** SUPPLIED RECORDS follows **

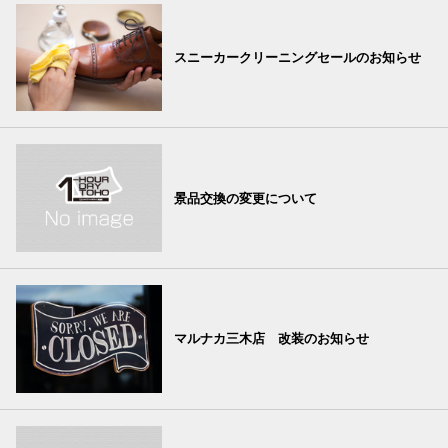
スニーカークリーニングセールのお知らせ
景品交換の変更について
マルナカ三木店 改装のお知らせ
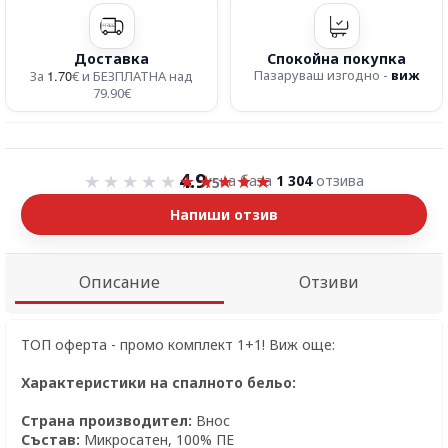
Доставка
Спокойна покупка
1.70
Пазаруваш изгодно -
виж
За
€ и БЕЗПЛАТНА над
79.90€
Оценка 4.9 от 5
4.9
на база
1 304
отзива
/5
Напиши отзив
Описание
Отзиви
ТОП оферта - промо комплект 1+1! Виж още:
Характеристики на спалното бельо:
Страна производител:
Внос
Състав:
Микросатен, 100% ПЕ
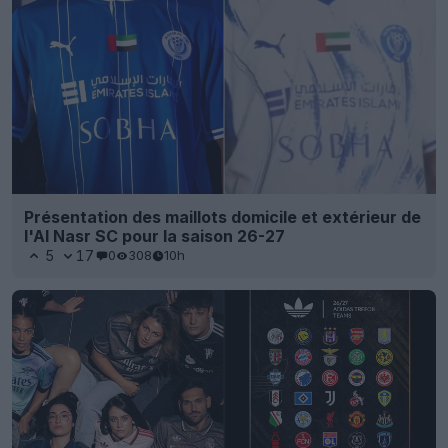
Présentation des maillots domicile et extérieur de
l'Al Nasr SC pour la saison 26-27
5
17
0
308
10h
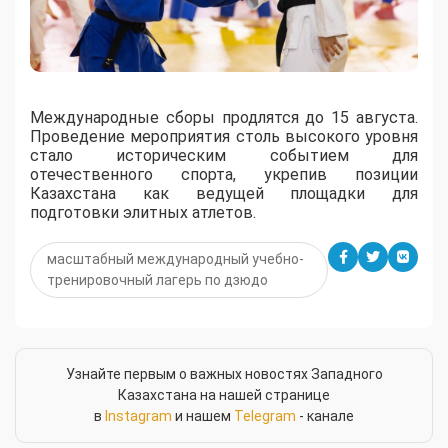
Международные сборы продлятся до 15 августа.
Проведение мероприятия столь высокого уровня
стало историческим событием для
отечественного спорта, укрепив позиции
Казахстана как ведущей площадки для
подготовки элитных атлетов.
масштабный международный учебно-
тренировочный лагерь по дзюдо
Узнайте первым о важных новостях Западного
Казахстана на нашей странице
в
Instagram
и нашем
Telegram
- канале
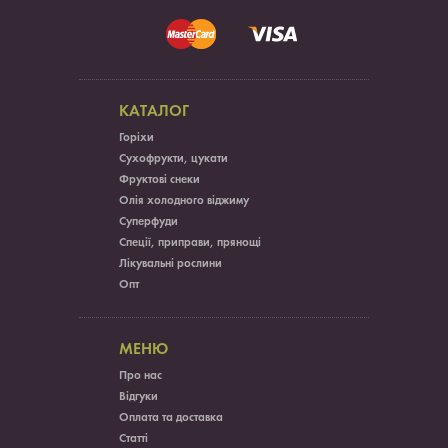
КАТАЛОГ
Горіхи
Сухофрукти, цукати
Фруктові снеки
Олія холодного віджиму
Суперфуди
Спеції, приправи, прянощі
Лікувальні рослини
Опт
МЕНЮ
Про нас
Відгуки
Оплата та доставка
Статті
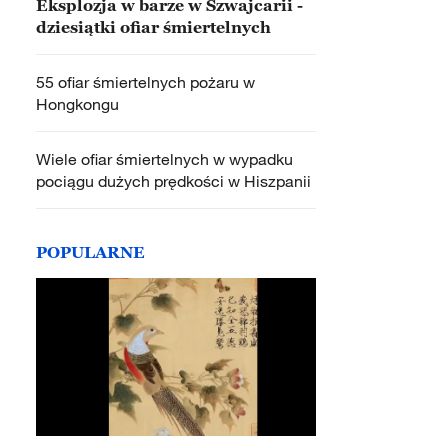
Eksplozja w barze w Szwajcarii -
dziesiątki ofiar śmiertelnych
55 ofiar śmiertelnych pożaru w
Hongkongu
Wiele ofiar śmiertelnych w wypadku
pociągu dużych prędkości w Hiszpanii
POPULARNE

** End of SUPPLIED RECORDS **

WHAT IS BEING ASKED -> Rewrite the text read from the pages above with "POPULARNE" swapped for "NAJNOWSZE", leaving all other text unchanged. Cover all the material, and leave the pictures out.

OUTPUT FOR THIS TASK ->
スニーカークリーニングセールのお知らせ
景品交換の変更について
マルナカ三木店 改装のお知らせ
Доставка
Спокойна покупка
1.70
Пазаруваш изгодно -
виж
За
€ и БЕЗПЛАТНА над
79.90€
Оценка 4.9 от 5
4.9
на база
1 304
отзива
/5
Напиши отзив
Описание
Отзиви
ТОП оферта - промо комплект 1+1! Виж още:
Характеристики на спалното бельо:
Страна производител:
Внос
Състав:
Микросатен, 100% ПЕ
Présentation des maillots domicile et extérieur de
l'Al Nasr SC pour la saison 26-27
5
17
0
308
10h
Международные сборы продлятся до 15 августа.
Проведение мероприятия столь высокого уровня
стало историческим событием для
отечественного спорта, укрепив позиции
Казахстана как ведущей площадки для
подготовки элитных атлетов.
масштабный международный учебно-
тренировочный лагерь по дзюдо
Узнайте первым о важных новостях Западного
Казахстана на нашей странице
в
Instagram
и нашем
Telegram
- канале
КАТАЛОГ
Горіхи
Сухофрукти, цукати
Фруктові снеки
Олія холодного віджиму
Суперфуди
Спеції, приправи, прянощі
Лікувальні рослини
Опт
МЕНЮ
Про нас
Відгуки
Оплата та доставка
Статті
Eksplozja w barze w Szwajcarii -
dziesiątki ofiar śmiertelnych
55 ofiar śmiertelnych pożaru w
Hongkongu
Wiele ofiar śmiertelnych w wypadku
pociągu dużych prędkości w Hiszpanii
NAJNOWSZE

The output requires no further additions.